EXTRAIT FOURNI

_ _ _

Mais, en parlant aux Africains, l’auteur s’adresse aussi aux Occidentaux imbus d’eux-mêmes, se croyant supérieurs à ceux qui sont différents d’eux et convaincus comme le commandant Kakatika que le Noir n’a ni culture ni civilisation et qu’il doit adopter celles du Blanc. Kakatika osera même affirmer que les Noirs sont « de grands enfants paresseux, fainéants, stupides et n’ayant aucune qualité morale ni intellectuelle tandis que le Blanc est la perfection de la vertu, l’essence secrète qui dévoile toute chose ». Avant Kakatika, Hegel, Gobineau et d’autres penseurs occidentaux de la deuxième moitié du 19e siècle avaient intoxiqué et trompé leurs compatriotes avec ce genre de clichés et de sornettes.

 Le père Joseph ne se distingue pas de Kakatika puisqu’il profane l’île sacrée, “pille statuettes, tambours parleurs et masques sacrés pour orner son salon” (p. 86).

A la fin du voyage de sept jours, Mélédouman annonce au commandant de cercle qu’il n’a pas trouvé sa carte d’identité. Non seulement Kakatika ne le fait pas arrêter mais il le vouvoie. C’est ensuite au tour des gardes de se mettre au garde-à-vous pour le saluer. Bref, le commandant reconnaît enfin l’identité de Mélédouman en lui rendant les honneurs. Mieux encore, il lui présente les excuses de l’administration pour « cet incident regrettable » (p. 151).

_ _ _

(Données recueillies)
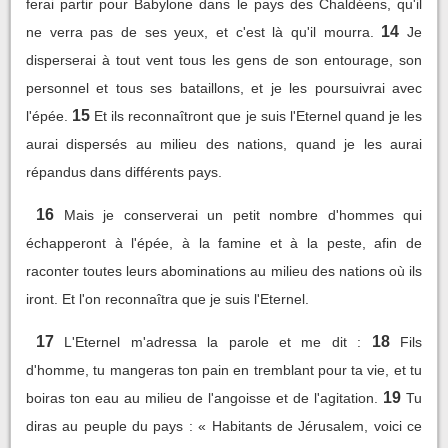
ferai partir pour Babylone dans le pays des Chaldéens, qu'il
14
ne verra pas de ses yeux, et c'est là qu'il mourra.
Je
disperserai à tout vent tous les gens de son entourage, son
personnel et tous ses bataillons, et je les poursuivrai avec
15
l'épée.
Et ils reconnaîtront que je suis l'Eternel quand je les
aurai dispersés au milieu des nations, quand je les aurai
répandus dans différents pays.
16
Mais je conserverai un petit nombre d'hommes qui
échapperont à l'épée, à la famine et à la peste, afin de
raconter toutes leurs abominations au milieu des nations où ils
iront. Et l'on reconnaîtra que je suis l'Eternel.
17
18
L'Eternel m'adressa la parole et me dit :
Fils
d'homme, tu mangeras ton pain en tremblant pour ta vie, et tu
19
boiras ton eau au milieu de l'angoisse et de l'agitation.
Tu
diras au peuple du pays : « Habitants de Jérusalem, voici ce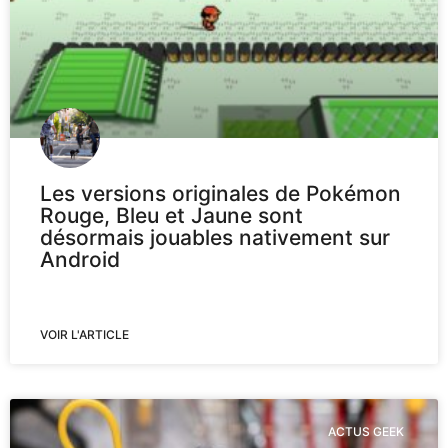
Les versions originales de Pokémon
Rouge, Bleu et Jaune sont
désormais jouables nativement sur
Android
VOIR L'ARTICLE
ACTUS GEEK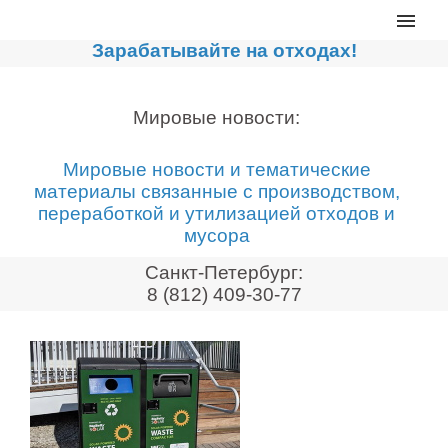
Главная
Зарабатывайте на отходах!
Каталог
Сортировочные линии
Мировые новости:
Прессы для макулатуры
Мировые новости и тематические
Дробильное оборудование
материалы связанные с производством,
переработкой и утилизацией отходов и
Компакторы, контейнеры
мусора
Реализованные проекты
Санкт-Петербург:
Видео
8 (812) 409-30-77
Лизинг
Новости компании
Мировые новости
О нас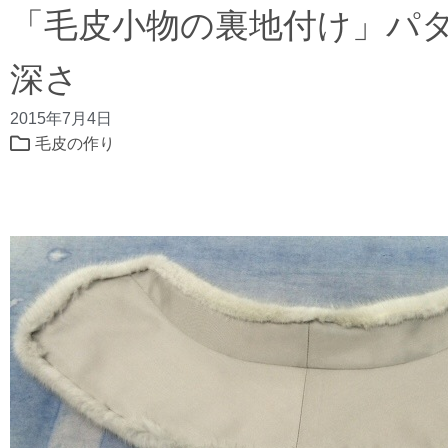
「毛皮小物の裏地付け」パ
深さ
2015年7月4日
毛皮の作り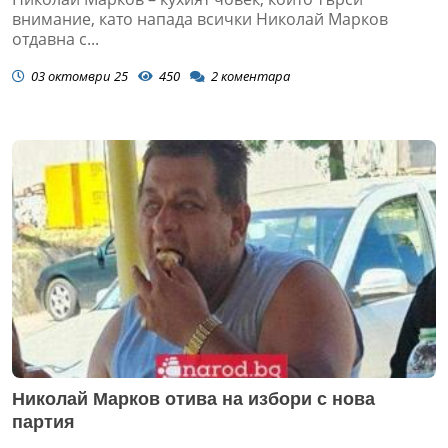
внимание, като напада всички Николай Марков
отдавна с...
03 октомври 25
450
2
коментара
Николай Марков отива на избори с нова
партия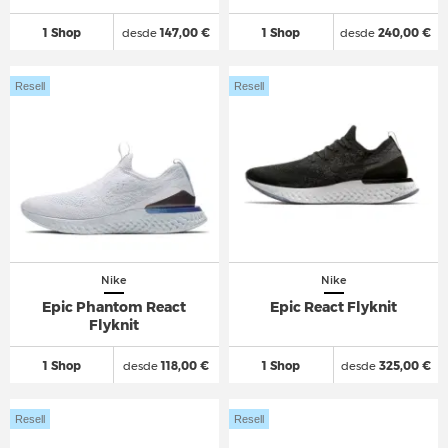
1 Shop
desde
147,00 €
1 Shop
desde
240,00 €
Resell
Resell
Nike
Nike
Epic Phantom React
Epic React Flyknit
Flyknit
1 Shop
desde
118,00 €
1 Shop
desde
325,00 €
Resell
Resell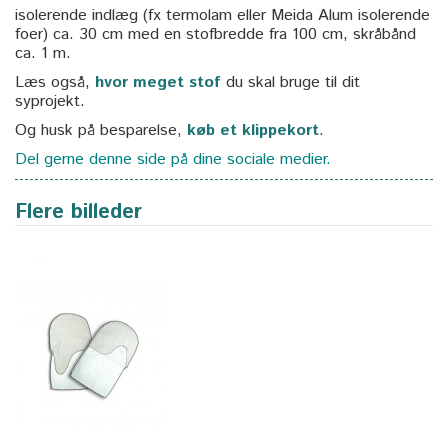
isolerende indlæg (fx termolam eller Meida Alum isolerende
foer) ca. 30 cm med en stofbredde fra 100 cm, skråbånd
ca. 1 m.
Læs også,
hvor meget stof
du skal bruge til dit
syprojekt.
Og husk på besparelse,
køb et klippekort
.
Del gerne denne side på dine sociale medier.
Flere billeder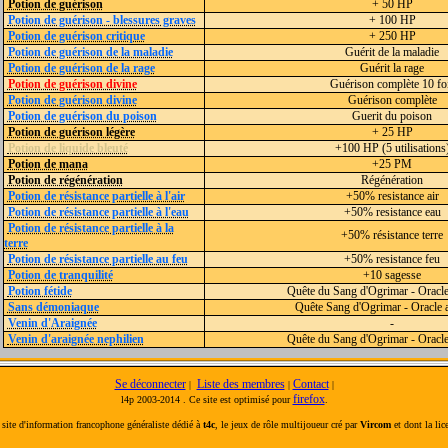
Potion de guérison
+ 50 HP
Potion de guérison - blessures graves
+ 100 HP
Potion de guérison critique
+ 250 HP
Potion de guérison de la maladie
Guérit de la maladie
Potion de guérison de la rage
Guérit la rage
Potion de guérison divine
Guérison complète 10 fo
Potion de guérison divine
Guérison complète
Potion de guérison du poison
Guerit du poison
Potion de guérison légère
+ 25 HP
Potion de liquide bleuté
+100 HP (5 utilisations
Potion de mana
+25 PM
Potion de régénération
Régénération
Potion de résistance partielle à l'air
+50% resistance air
Potion de résistance partielle à l'eau
+50% resistance eau
Potion de résistance partielle à la
+50% résistance terre
terre
Potion de résistance partielle au feu
+50% resistance feu
Potion de tranquilité
+10 sagesse
Potion fétide
Quête du Sang d'Ogrimar - Oracle
Sans démoniaque
Quête Sang d'Ogrimar - Oracle a
Venin d'Araignée
-
Venin d'araignée nephilien
Quête du Sang d'Ogrimar - Oracle
Se déconnecter
Liste des membres
Contact
|
|
|
firefox
l4p 2003-2014 . Ce site est optimisé pour
.
site d'information francophone généraliste dédié à
t4c
, le jeux de rôle multijoueur cré par
Vircom
et dont la lic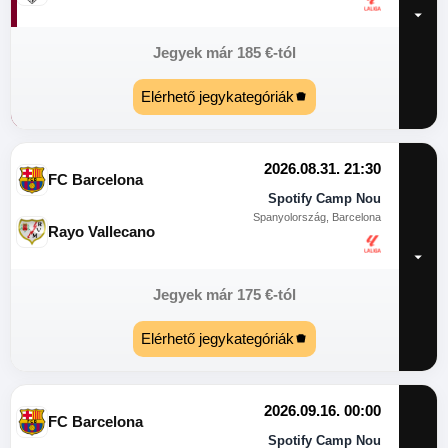
Jegyek már
185
€
-tól
Elérhető jegykategóriák
2026.08.31. 21:30
FC Barcelona
Spotify Camp Nou
Spanyolország, Barcelona
Rayo Vallecano
Jegyek már
175
€
-tól
Elérhető jegykategóriák
2026.09.16. 00:00
FC Barcelona
Spotify Camp Nou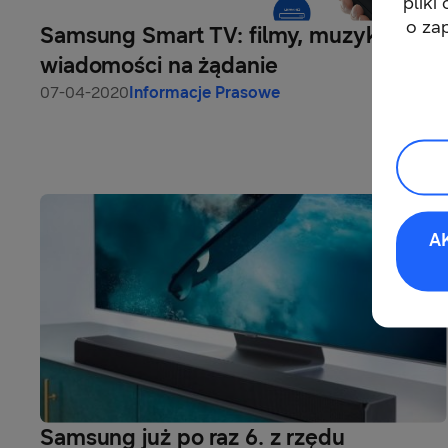
pliki
o za
Samsung Smart TV: filmy, muzyka i
wiadomości na żądanie
07-04-2020
Informacje Prasowe
A
Samsung już po raz 6. z rzędu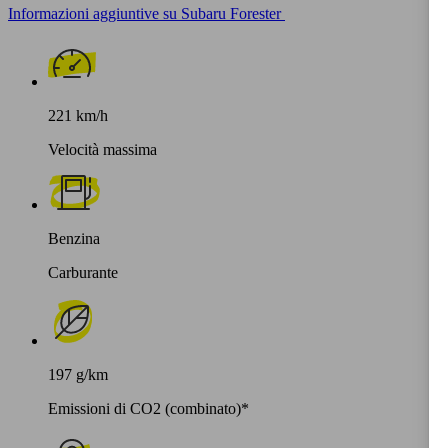
Informazioni aggiuntive su Subaru Forester
221 km/h
Velocità massima
Benzina
Carburante
197 g/km
Emissioni di CO2 (combinato)*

_ _ _

QUESTIONS À TRAITER
1. Résumez l'extrait fourni en deux phrases.
2. Modifiez l'extrait fourni en recopiant le passage qui commence par « Mais, en parlant » et va jusqu'à « et de sornettes. », avec « préjugés » à la place de « clichés ».

RÉSULTATS DE L'EXERCICE
1. En parlant aux Africains, l'auteur s'adresse aussi aux Occidentaux qui, comme le commandant Kakatika, se croient supérieurs aux Noirs, et le père Joseph, qui pille l'île sacrée, ne se distingue pas de lui. À la fin du voyage de sept jours, Kakatika reconnaît pourtant l'identité de Mélédouman, lui rend les honneurs et lui présente les excuses de l'administration.

2.
Mais, en parlant aux Africains, l’auteur s’adresse aussi aux Occidentaux imbus d’eux-mêmes, se croyant supérieurs à ceux qui sont différents d’eux et convaincus comme le commandant Kakatika que le Noir n’a ni culture ni civilisation et qu’il doit adopter celles du Blanc. Kakatika osera même affirmer que les Noirs sont « de grands enfants paresseux, fainéants, stupides et n’ayant aucune qualité morale ni intellectuelle tandis que le Blanc est la perfection de la vertu, l’essence secrète qui dévoile toute chose ». Avant Kakatika, Hegel, Gobineau et d’autres penseurs occidentaux de la deuxième moitié du 19e siècle avaient intoxiqué et trompé leurs compatriotes avec ce genre de préjugés et de sornettes.